November 26, 2017 saw the grand finale of the 71st season of Formula 1 racing. At the end of the Abu Dhabi Grand Prix, World Champion Lewis Hamilton had driven his points tally north to 363, decimating foe Sebastian Vettel who finished the year 46 points behind. The 22-Grand Prix season saw Mercedes win it’s fourth World Constructor’s Championship, with Ferrari and Red Bull Racing at second and third place respectively.
The drivers and their teams celebrated, experts analysed, and the fans consumed it all. Festivities done, another year of the world’s most expensive motorsport came to an end. And then, this video aired on all official F1 channels. And that video gave us this:
Wait. What? Yes, that’s the new logo for Formula 1.
It is flat, swoopy, and sports a modern-retro feel, similar to logos for ESPN, North Face, and Amazon’s show, The Grand Tour. The new logo, as creators Wieden+Kennedy London, Formula 1 officials and Liberty Media, the group that now owns Formula 1 say, also denotes two F1 cars turning in to a corner, or coming out of a corner, battling it out to cross the finish line. The logo is meant to make the viewer think of the shape of a Formula 1 car. And, the creators say that the new logo also had its fair say of fan participation, with 14,000 supporters from seven countries giving feedback.
Most importantly, according to W+K London’s Richard Turley, who headed the project, the new logo “has been designed to keep application in mind.” Especially for digital platforms.

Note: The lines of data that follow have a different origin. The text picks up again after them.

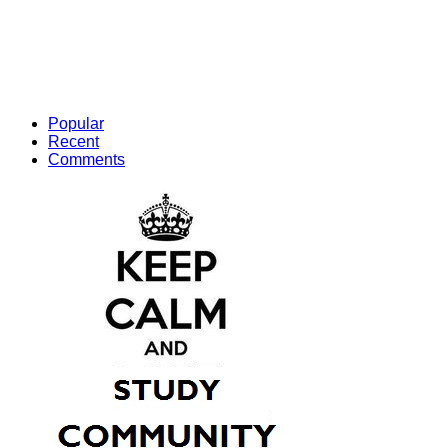
Popular
Recent
Comments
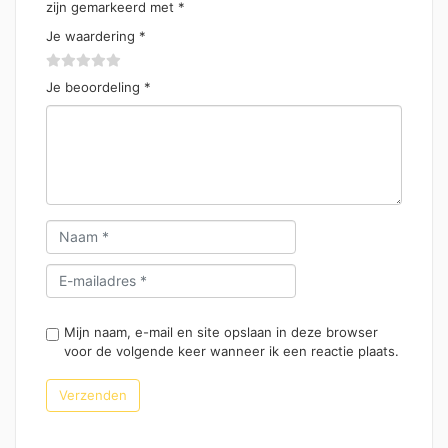
zijn gemarkeerd met
*
Je waardering
*
Je beoordeling
*
Mijn naam, e-mail en site opslaan in deze browser
voor de volgende keer wanneer ik een reactie plaats.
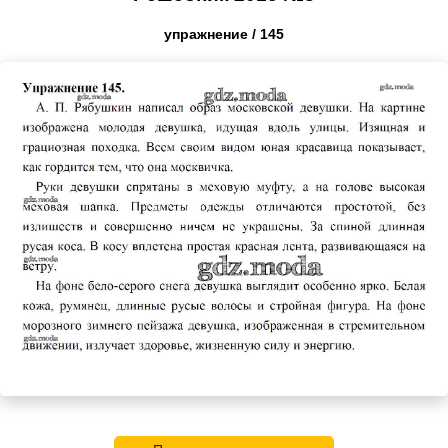
упражнение / 145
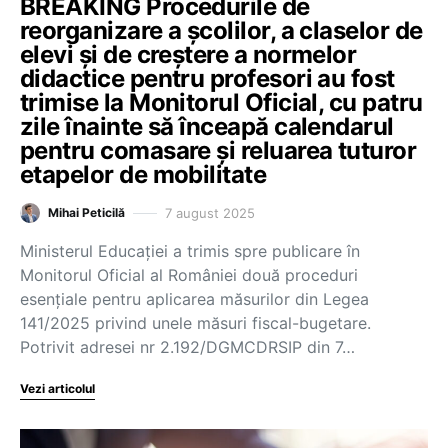
BREAKING Procedurile de
reorganizare a școlilor, a claselor de
elevi și de creștere a normelor
didactice pentru profesori au fost
trimise la Monitorul Oficial, cu patru
zile înainte să înceapă calendarul
pentru comasare și reluarea tuturor
etapelor de mobilitate
7 august 2025
Mihai Peticilă
Ministerul Educației a trimis spre publicare în
Monitorul Oficial al României două proceduri
esențiale pentru aplicarea măsurilor din Legea
141/2025 privind unele măsuri fiscal-bugetare.
Potrivit adresei nr 2.192/DGMCDRSIP din 7…
Vezi articolul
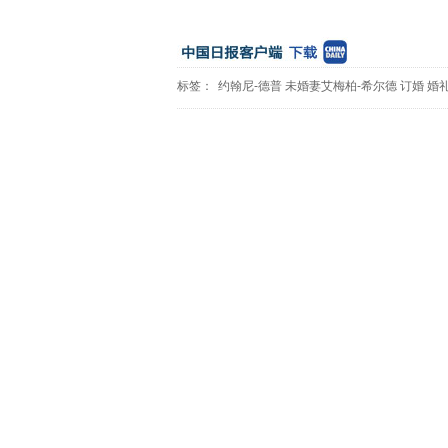
标签：
约翰尼-德普
未婚妻艾梅柏-希尔德
订婚
婚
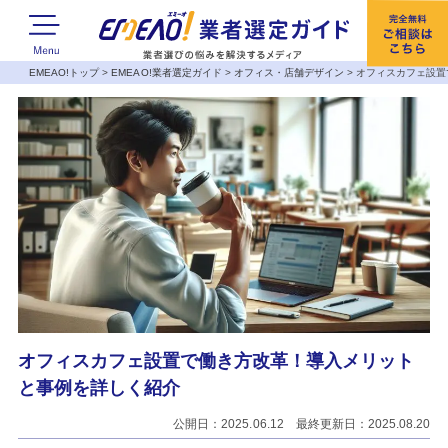
EMEAO!トップ
>
EMEAO!業者選定ガイド
>
オフィス・店舗デザイン
>
オフィスカフェ設置
オフィスカフェ設置で働き方改革！導入メリット
と事例を詳しく紹介
公開日：2025.06.12 最終更新日：2025.08.20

It replaces the iconic “negative one” logo designed by British design agency Carter Wong that debuted in Formula 1 way back in 1987. As the agency’s website says,
Always one step ahead of the game, Bernie Ecclestone’s aim back then was to raise the standard of Formula One to the same level as the Olympics and the FIFA Football World Cup. We like to think our logo – which is still going strong today – helped achieve that success.
The overhaul of the logo was led by Ellie Norman, the first ever Formula 1 Director of Marketing, who claims the redesign is the first step to making the sport accessible for new fans once again.
When we talked to fans about what made Formula 1 amazing, what we heard was people loved the real, exhilarating, unpredictable and incomprehensibly fast elements of the sport. It was about racing. But many felt those days were behind us and that the sport has become almost impenetrable for fans, particularly new ones. It was clear we were going to need to address some fundamentals of our brand, if we were to realise our ambition to make Formula 1 a major entertainment player and claim our rights to be the global media brand we should be. What we say and do now is so important for our future, but it must always be driven by our fans. They come first.
That’s quite a task Liberty Media has set out for itself. The group that bought the ownership of Formula 1 in early 2017 for a cool $8bn, says a new television package is in the works, along with a revamped plan for social media and the web. We’ll see a lot of the changes by 25th March, 2018 for that’s when the next F1 season begins.
However, the new logo has also brought with it quite a lot of divided opinion, and it’s not just among the fans. FIA president Jon Todt said that the governing body approves of the new logo. “It’s up to the rights holders to introduce a new logo if they want to,” he said in Abu Dhabi. “People should be positive about change. The people at Liberty are very talented and have proven their qualities in other sports. I trust their judgment.”
Meanwhile, Abu Dhabi Grand Prix winner Valtteri Bottas asked, “What was wrong with the old one?”. Four-time World Champion Sebastian Vettel said, “I liked the old one better.” And current World Champion Lewis Hamilton didn’t disagree. “I think the one we had already was iconic,” he said. “Just imagine Ferrari or Mercedes changing their logos.”